Agree or Disagree with Article: Agree
Her Take: Considering the current retail climate, retailers are looking for new ways to boost sales and expand their businesses. One way to do that is to enter the world of consumer finance where the retailer offers credit services to customers as a way to generate revenue in addition to the physical products they offer. Retailers make money on the interest and service fees associated with the credit/financing services available.
A recently published article by the Wall Street Journal reported that mega retailer Wal-Mart is exploring options to offer additional financing services to offer to their customers. In theory, it is a good business decision on the part of the retailer to find additional sources of revenue outside of their traditional business streams. One of the many challenges with this is that one business stream compromises the other business stream. If customers are only able to purchase physical products because of the financial services being offered, then there is a point where they will no longer be able to purchase products because of the limitations of the financial services.

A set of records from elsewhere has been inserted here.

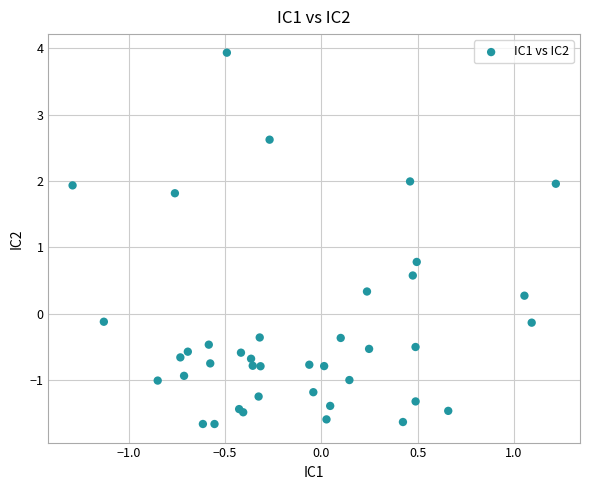

What Y value in the scatter plot is closest to 1?

0.8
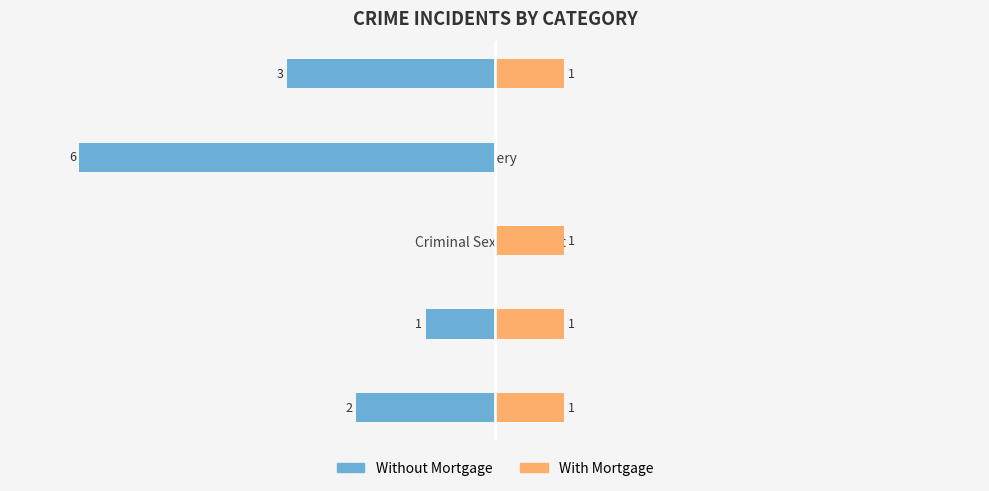

How many categories are shown in the chart?

5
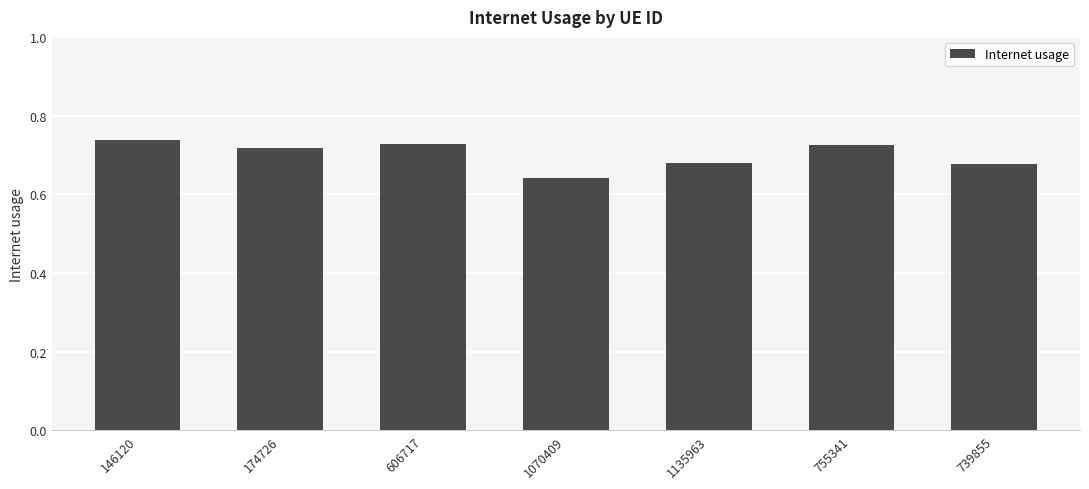

Count the values in the range 0 to 1.

7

In the past, retailers extended financing when merchandise was a higher price which allowed the customer to spread out payments over a short period of time (purchasing a sofa but taking typically 90 days to pay). As consumer spending patterns have evolved and more merchandise is purchased on credit, the time period of paying off the merchandise has increased. Now it is possible to purchase a sofa and take five years to pay for it. If spending patterns continue in this direction, it isn’t unreasonable for consumers to finance regular purchases such as shampoo over longer periods of time. Considering that interest rates for these types of financial products range from 10 percent to 30 percent, the additional finance charges can easily surpass the original price of the product.
While I agree with the business decision by Wal-Mart to explore additional revenue streams, I don’t agree with the impact on consumers.